Adaptation de La Chanson des Nibelungen, une légende scandinave reprise par les conteurs germaniques, Les Nibelungen est un film d'environ cinq heures, divisé en deux parties d'égale durée : La Mort de Siegfried et La Vengeance de Kriemhild. Dans cette première moitié, nous suivons donc le destin de Siegfried, héros germanique ambitieux et courageux, dans sa quête pour obtenir la main de Kriemhild, la soeur du roi des Burgondes.



Dans une première heure très rythmée, on nous présente donc le jeune homme, forgeron doué, dans de nombreuses péripéties : il affronte un dragon, trouve le trésor d'un nain, et doit ensuite affronter la redoutable Brunhild au cours de trois épreuves afin de pouvoir enfin conquérir sa bien aimée. Fritz Lang nous livre ici un récit d'aventures formidable, mettant en images les légendes nordiques avec un sens inégalable du visuel : l'affrontement avec le dragon est ainsi l'occasion d'images qui resteront gravées à jamais dans l'histoire du cinéma. On appréciera par ailleurs la qualité des effets spéciaux, modèles d'inventivité avec ces jeux de surimpression ou cette maquette de seize mètres animée par des hommes cachés à l'intérieur.

La seconde moitié de cette première partie se concentre sur les intrigues de palais, avec ses complots et ses trahisons. Magie du film muet, nous n'avons guère besoin de beaucoup d'explications pour comprendre les différents enjeux, et les panneaux de dialogue sont assez rares pour ne pas ralentir le film. On a alors tout le loisir d'apprécier l'évolution des différents personnages, d'une Kriemhild qui paraît d'abord bien cruche avant de se révéler implacable dans le final, à Siegfried dont l'arrogance et la trop grande confiance le mèneront à sa perte, en passant par le roi Gunther, incapable de s'imposer à une épouse offerte par le héros.

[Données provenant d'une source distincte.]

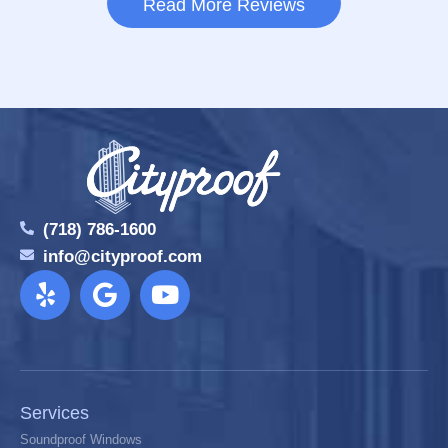
Read More Reviews
(718) 786-1600
info@cityproof.com
Services
Soundproof Windows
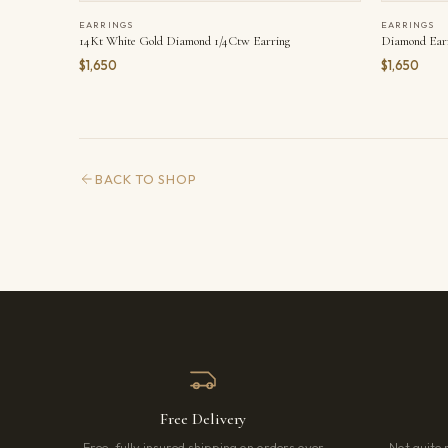
EARRINGS
EARRINGS
14Kt White Gold Diamond 1/4Ctw Earring
Diamond Ear
$1,650
$1,650
BACK TO SHOP
Free Delivery
Free, fully insured shipping on orders over
Not quite 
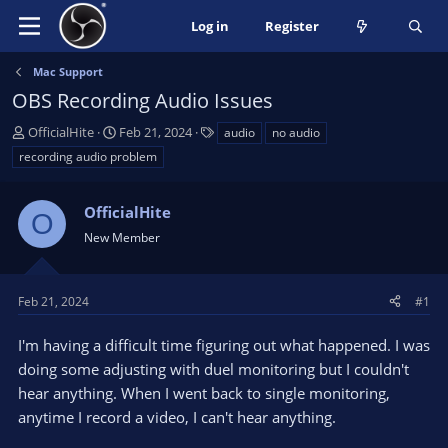
Log in
Register
Mac Support
OBS Recording Audio Issues
T
S
T
OfficialHite
Feb 21, 2024
audio
no audio
h
t
a
recording audio problem
r
a
g
e
r
s
a
OfficialHite
t
O
d
d
New Member
s
a
t
t
a
e
Feb 21, 2024
#1
r
t
I'm having a difficult time figuring out what happened. I was
e
doing some adjusting with duel monitoring but I couldn't
r
hear anything. When I went back to single monitoring,
anytime I record a video, I can't hear anything.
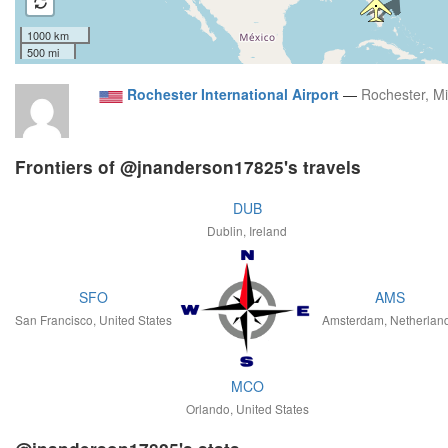
1000 km
500 mi
Rochester International Airport
—
Rochester, M
Frontiers of @jnanderson17825's travels
DUB
Dublin, Ireland
SFO
AMS
San Francisco, United States
Amsterdam, Netherlan
MCO
Orlando, United States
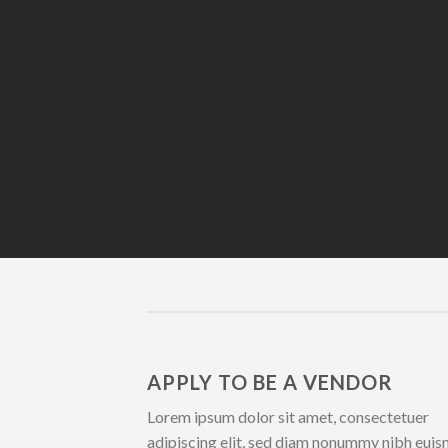
APPLY TO BE A VENDOR
Lorem ipsum dolor sit amet, consectetuer
adipiscing elit, sed diam nonummy nibh eui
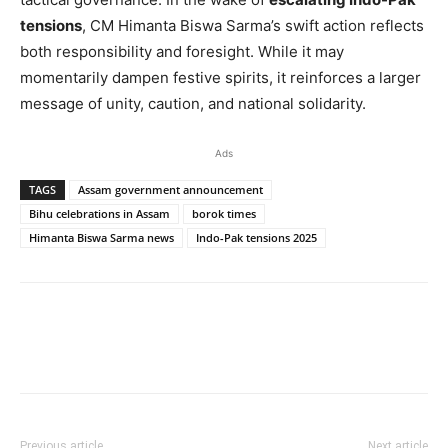
tensions
, CM Himanta Biswa Sarma’s swift action reflects
both responsibility and foresight. While it may
momentarily dampen festive spirits, it reinforces a larger
message of unity, caution, and national solidarity.
Ads
TAGS
Assam government announcement
Bihu celebrations in Assam
borok times
Himanta Biswa Sarma news
Indo-Pak tensions 2025
Previous article
Next article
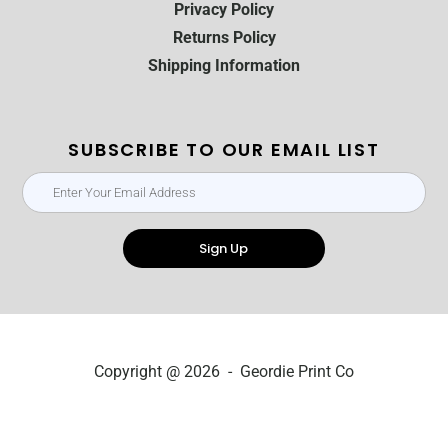
Privacy Policy
Returns Policy
Shipping Information
SUBSCRIBE TO OUR EMAIL LIST
Sign Up
Copyright @ 2026 - Geordie Print Co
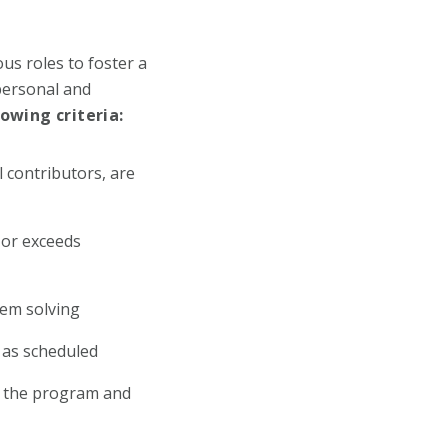
us roles to foster a
personal and
wing criteria:
l contributors, are
 or exceeds
lem solving
s as scheduled
in the program and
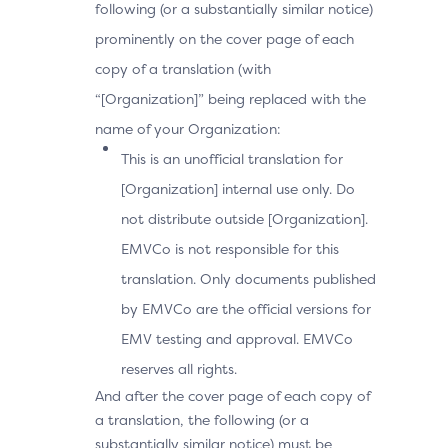
following (or a substantially similar notice)
prominently on the cover page of each
copy of a translation (with
“[Organization]” being replaced with the
name of your Organization:
This is an unofficial translation for
[Organization] internal use only. Do
not distribute outside [Organization].
EMVCo is not responsible for this
translation. Only documents published
by EMVCo are the official versions for
EMV testing and approval. EMVCo
reserves all rights.
And after the cover page of each copy of
a translation, the following (or a
substantially similar notice) must be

La réalisation de Lang permet d'instaurer un souffle étonnant dans cette seconde moitié pourtant bien plus calme, insistant largement sur les troubles des différents personnages et sur le destin inexorable de Siegfried (on relèvera d'ailleurs un court mais magnifique passage en animation, ou une superbe transformation d'un arbre en crâne humain). Il réserve encore quelques passages magnifiques, comme la mort du héros, transpercé par une lance dans un décor idyllique.



Les Nibelungen : la mort de Siegfried est ainsi une des plus grandes oeuvres de l'histoire du cinéma, avec une première heure épique et spectaculaire, avec un univers d'une incroyable richesse, et une seconde moitié plus calme mais presque aussi prenante. Avec quelques scènes mémorables et le talent de Fritz Lang et la qualité des effets spéciaux, le film résiste en plus admirablement aux assauts du temps, restant étonnamment moderne et bien plus réussi que tous les films de fantasy des 90 dernières années.